Exercise =>
Word for word, and with pictures excluded, copy out all the records that follow.

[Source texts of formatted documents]
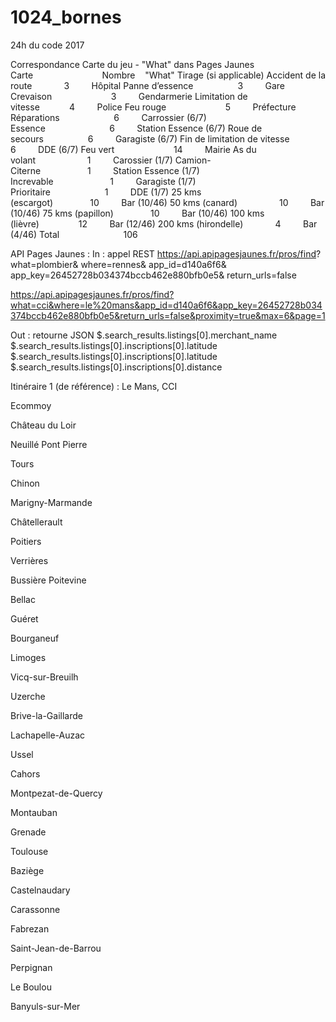 # 1024_bornes
24h du code 2017

Correspondance Carte du jeu - "What" dans Pages Jaunes
Carte                            Nombre    "What"            Tirage (si applicable)
Accident de la route             3         Hôpital
Panne d’essence                  3         Gare
Crevaison                        3         Gendarmerie
Limitation de vitesse            4         Police
Feu rouge                        5         Préfecture
Réparations                      6         Carrossier        (6/7)
Essence                          6         Station Essence   (6/7)
Roue de secours                  6         Garagiste         (6/7)
Fin de limitation de vitesse     6         DDE               (6/7)
Feu vert                        14         Mairie
As du volant                     1         Carossier         (1/7)
Camion-Citerne                   1         Station Essence   (1/7)
Increvable                       1         Garagiste         (1/7)
Prioritaire                      1         DDE               (1/7)
25 kms (escargot)               10         Bar               (10/46)
50 kms (canard)                 10         Bar               (10/46)
75 kms (papillon)               10         Bar               (10/46)
100 kms (lièvre)                12         Bar               (12/46)
200 kms (hirondelle)             4         Bar               (4/46)
Total                          106           

API Pages Jaunes :
In : appel REST
https://api.apipagesjaunes.fr/pros/find?
what=plombier&
where=rennes&
app_id=d140a6f6&
app_key=26452728b034374bccb462e880bfb0e5&
return_urls=false


https://api.apipagesjaunes.fr/pros/find?what=cci&where=le%20mans&app_id=d140a6f6&app_key=26452728b034374bccb462e880bfb0e5&return_urls=false&proximity=true&max=6&page=1
 

Out : retourne JSON
$.search_results.listings[0].merchant_name
$.search_results.listings[0].inscriptions[0].latitude
$.search_results.listings[0].inscriptions[0].latitude
$.search_results.listings[0].inscriptions[0].distance

Itinéraire 1 (de référence) :
Le Mans, CCI

Ecommoy

Château du Loir

Neuillé Pont Pierre

Tours

Chinon

Marigny-Marmande

Châtellerault

Poitiers

Verrières

Bussière Poitevine

Bellac

Guéret

Bourganeuf

Limoges

Vicq-sur-Breuilh

Uzerche

Brive-la-Gaillarde

Lachapelle-Auzac

Ussel

Cahors

Montpezat-de-Quercy

Montauban

Grenade

Toulouse

Baziège

Castelnaudary

Carassonne

Fabrezan

Saint-Jean-de-Barrou

Perpignan

Le Boulou

Banyuls-sur-Mer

Answer =>
 # 1024_bornes
24h du code 2017

Correspondance Carte du jeu - "What" dans Pages Jaunes
Carte                            Nombre    "What"            Tirage (si applicable)
Accident de la route             3         Hôpital
Panne d’essence                  3         Gare
Crevaison                        3         Gendarmerie
Limitation de vitesse            4         Police
Feu rouge                        5         Préfecture
Réparations                      6         Carrossier        (6/7)
Essence                          6         Station Essence   (6/7)
Roue de secours                  6         Garagiste         (6/7)
Fin de limitation de vitesse     6         DDE               (6/7)
Feu vert                        14         Mairie
As du volant                     1         Carossier         (1/7)
Camion-Citerne                   1         Station Essence   (1/7)
Increvable                       1         Garagiste         (1/7)
Prioritaire                      1         DDE               (1/7)
25 kms (escargot)               10         Bar               (10/46)
50 kms (canard)                 10         Bar               (10/46)
75 kms (papillon)               10         Bar               (10/46)
100 kms (lièvre)                12         Bar               (12/46)
200 kms (hirondelle)             4         Bar               (4/46)
Total                          106           

API Pages Jaunes :
In : appel REST
https://api.apipagesjaunes.fr/pros/find?
what=plombier&
where=rennes&
app_id=d140a6f6&
app_key=26452728b034374bccb462e880bfb0e5&
return_urls=false


https://api.apipagesjaunes.fr/pros/find?what=cci&where=le%20mans&app_id=d140a6f6&app_key=26452728b034374bccb462e880bfb0e5&return_urls=false&proximity=true&max=6&page=1
 

Out : retourne JSON
$.search_results.listings[0].merchant_name
$.search_results.listings[0].inscriptions[0].latitude
$.search_results.listings[0].inscriptions[0].latitude
$.search_results.listings[0].inscriptions[0].distance

Itinéraire 1 (de référence) :
Le Mans, CCI

Ecommoy

Château du Loir

Neuillé Pont Pierre

Tours

Chinon

Marigny-Marmande

Châtellerault

Poitiers

Verrières

Bussière Poitevine

Bellac

Guéret

Bourganeuf

Limoges

Vicq-sur-Breuilh

Uzerche

Brive-la-Gaillarde

Lachapelle-Auzac

Ussel

Cahors

Montpezat-de-Quercy

Montauban

Grenade

Toulouse

Baziège

Castelnaudary

Carassonne

Fabrezan

Saint-Jean-de-Barrou

Perpignan

Le Boulou

Banyuls-sur-Mer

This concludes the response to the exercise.